[What the exercise asks] For this exercise, output exactly and only the lines running from the one with "Imagining yourself at" through the final line of the data below, without pictures.

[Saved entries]
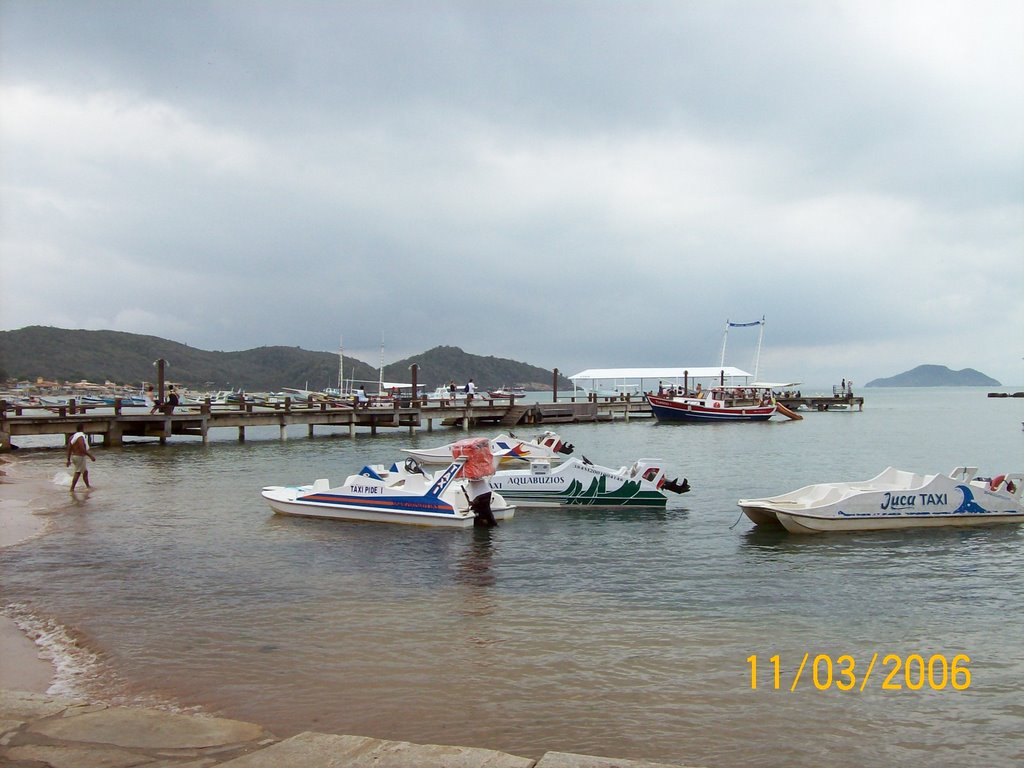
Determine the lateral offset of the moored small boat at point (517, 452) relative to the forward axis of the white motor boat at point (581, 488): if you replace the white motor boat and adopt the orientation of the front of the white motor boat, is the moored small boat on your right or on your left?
on your right

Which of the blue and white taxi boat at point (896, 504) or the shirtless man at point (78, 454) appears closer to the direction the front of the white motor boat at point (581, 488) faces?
the shirtless man

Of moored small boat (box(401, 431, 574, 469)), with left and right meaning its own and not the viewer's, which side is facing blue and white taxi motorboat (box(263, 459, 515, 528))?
left

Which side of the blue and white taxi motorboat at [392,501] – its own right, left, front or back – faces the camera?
left

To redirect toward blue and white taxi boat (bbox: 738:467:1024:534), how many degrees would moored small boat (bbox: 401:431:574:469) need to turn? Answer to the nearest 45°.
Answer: approximately 135° to its left

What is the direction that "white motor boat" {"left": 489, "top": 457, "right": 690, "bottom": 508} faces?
to the viewer's left

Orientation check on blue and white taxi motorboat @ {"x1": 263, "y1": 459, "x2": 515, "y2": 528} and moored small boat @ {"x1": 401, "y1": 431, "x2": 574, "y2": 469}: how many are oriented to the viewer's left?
2

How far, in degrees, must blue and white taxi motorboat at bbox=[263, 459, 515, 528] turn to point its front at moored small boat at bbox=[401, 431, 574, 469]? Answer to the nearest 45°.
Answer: approximately 90° to its right

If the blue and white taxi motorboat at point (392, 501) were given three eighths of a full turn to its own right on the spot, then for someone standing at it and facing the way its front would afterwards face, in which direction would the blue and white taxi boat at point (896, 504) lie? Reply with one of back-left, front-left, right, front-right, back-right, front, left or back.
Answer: front-right

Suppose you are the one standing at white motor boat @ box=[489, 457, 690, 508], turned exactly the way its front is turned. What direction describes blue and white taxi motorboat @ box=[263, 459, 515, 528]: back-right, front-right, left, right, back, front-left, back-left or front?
front-left

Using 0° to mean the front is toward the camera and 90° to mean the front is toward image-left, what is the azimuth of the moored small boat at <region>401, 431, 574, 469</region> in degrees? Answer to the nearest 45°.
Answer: approximately 90°

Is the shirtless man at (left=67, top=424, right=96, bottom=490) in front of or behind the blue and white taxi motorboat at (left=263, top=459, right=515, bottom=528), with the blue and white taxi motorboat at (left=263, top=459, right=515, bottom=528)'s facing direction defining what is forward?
in front
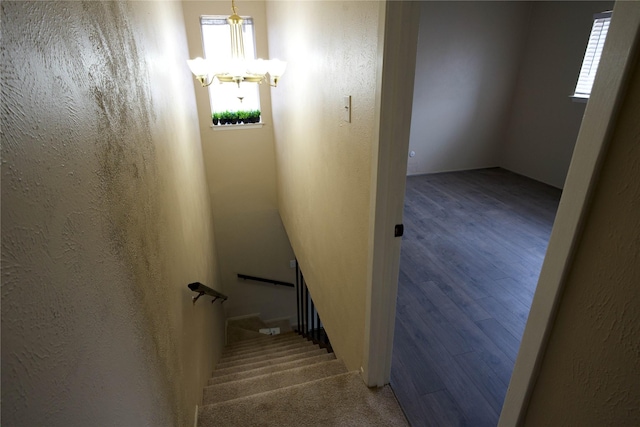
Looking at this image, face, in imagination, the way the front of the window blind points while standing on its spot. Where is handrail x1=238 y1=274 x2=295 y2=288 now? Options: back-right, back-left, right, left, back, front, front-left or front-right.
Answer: front

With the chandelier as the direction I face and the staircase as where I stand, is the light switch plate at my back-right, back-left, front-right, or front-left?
front-right

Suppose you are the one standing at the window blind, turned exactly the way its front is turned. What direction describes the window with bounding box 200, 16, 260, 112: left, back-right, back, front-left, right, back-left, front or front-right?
front

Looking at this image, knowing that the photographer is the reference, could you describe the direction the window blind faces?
facing the viewer and to the left of the viewer

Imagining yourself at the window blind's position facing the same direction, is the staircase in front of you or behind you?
in front

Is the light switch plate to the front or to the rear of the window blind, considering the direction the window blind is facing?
to the front
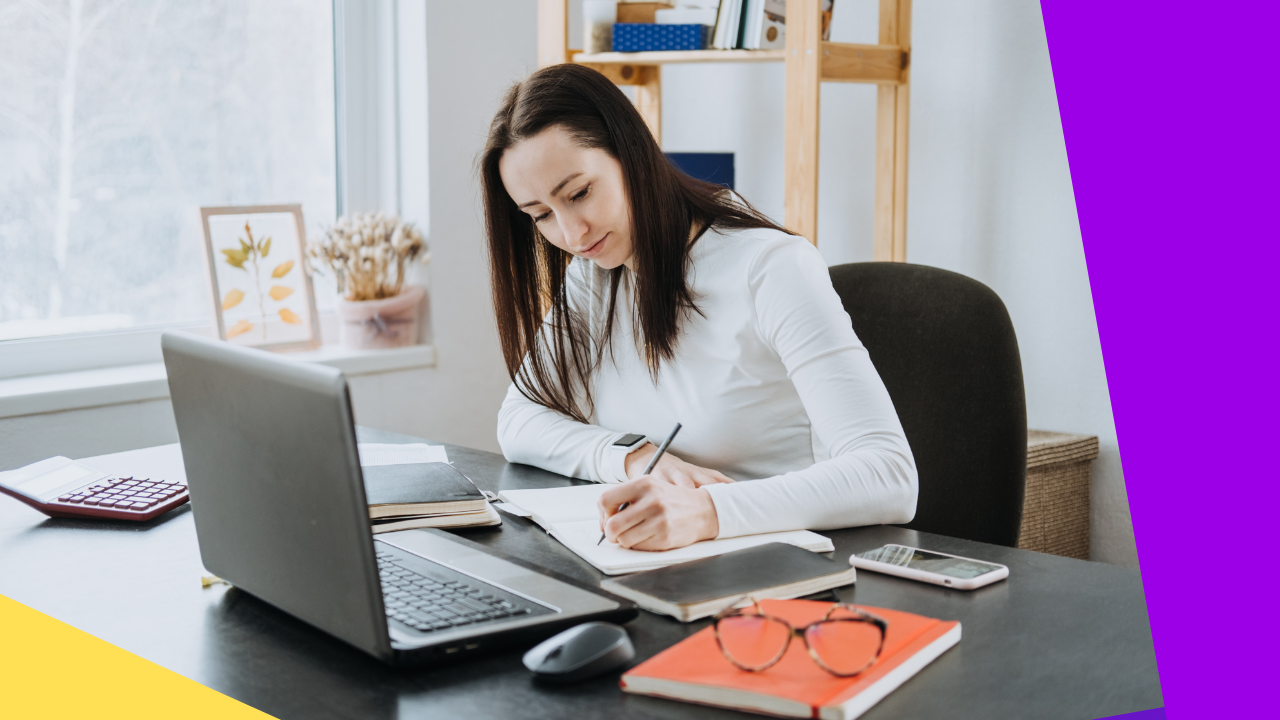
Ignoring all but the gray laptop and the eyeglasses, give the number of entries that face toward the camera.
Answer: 1

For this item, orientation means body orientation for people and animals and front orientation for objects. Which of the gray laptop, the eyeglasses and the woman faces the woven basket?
the gray laptop

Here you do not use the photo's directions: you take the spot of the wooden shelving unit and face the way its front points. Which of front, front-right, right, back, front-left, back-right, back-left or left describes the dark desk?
front-left

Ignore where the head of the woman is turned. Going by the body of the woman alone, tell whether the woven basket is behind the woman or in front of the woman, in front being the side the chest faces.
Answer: behind

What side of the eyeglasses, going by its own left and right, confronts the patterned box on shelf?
back

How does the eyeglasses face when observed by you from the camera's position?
facing the viewer

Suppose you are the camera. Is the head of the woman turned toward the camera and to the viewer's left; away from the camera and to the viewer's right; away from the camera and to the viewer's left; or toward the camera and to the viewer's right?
toward the camera and to the viewer's left

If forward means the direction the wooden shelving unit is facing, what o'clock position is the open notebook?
The open notebook is roughly at 11 o'clock from the wooden shelving unit.

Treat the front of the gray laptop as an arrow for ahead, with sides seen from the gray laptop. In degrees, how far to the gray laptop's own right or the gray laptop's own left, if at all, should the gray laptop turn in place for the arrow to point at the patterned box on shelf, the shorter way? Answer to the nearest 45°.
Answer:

[Response]
Imagining yourself at the window blind's position facing the same direction, is the staircase in front of you or behind you?
in front

Is the light switch plate to the front or to the rear of the window blind, considering the direction the window blind is facing?
to the front
Ignoring all but the gray laptop and the eyeglasses, give the number of entries that face toward the camera.
Answer: 1

For this item, orientation means body orientation for people and animals and front orientation for objects. Which of the gray laptop, the eyeglasses and the woman faces the woven basket?
the gray laptop

Here you do not use the photo's directions: you take the spot of the wooden shelving unit and face the way its front points. Which of front, front-right, right, back, front-left, back-right, back-left or left describes the dark desk?
front-left

Ignore where the head of the woman is turned. Going by the body of the woman alone, tell whether the woven basket is behind the woman or in front of the woman, in front being the side the chest faces.
Answer: behind

What side of the eyeglasses, going by its own left and right, confronts the patterned box on shelf?
back

How does the eyeglasses face when observed by you from the camera's position?
facing the viewer

Suppose you are the camera. Is the head of the woman turned toward the camera and to the viewer's left; away from the camera and to the viewer's right; away from the camera and to the viewer's left; or toward the camera and to the viewer's right?
toward the camera and to the viewer's left

If forward means the direction the wooden shelving unit is facing, what o'clock position is the open notebook?
The open notebook is roughly at 11 o'clock from the wooden shelving unit.

Treat the front of the gray laptop as an arrow for ahead, with sides seen from the gray laptop. In degrees, how far to the gray laptop's own right or the gray laptop's own left, if at all, should the gray laptop turn in place for the arrow to point at the patterned box on shelf, the shorter way? Answer to the nearest 45°.
Answer:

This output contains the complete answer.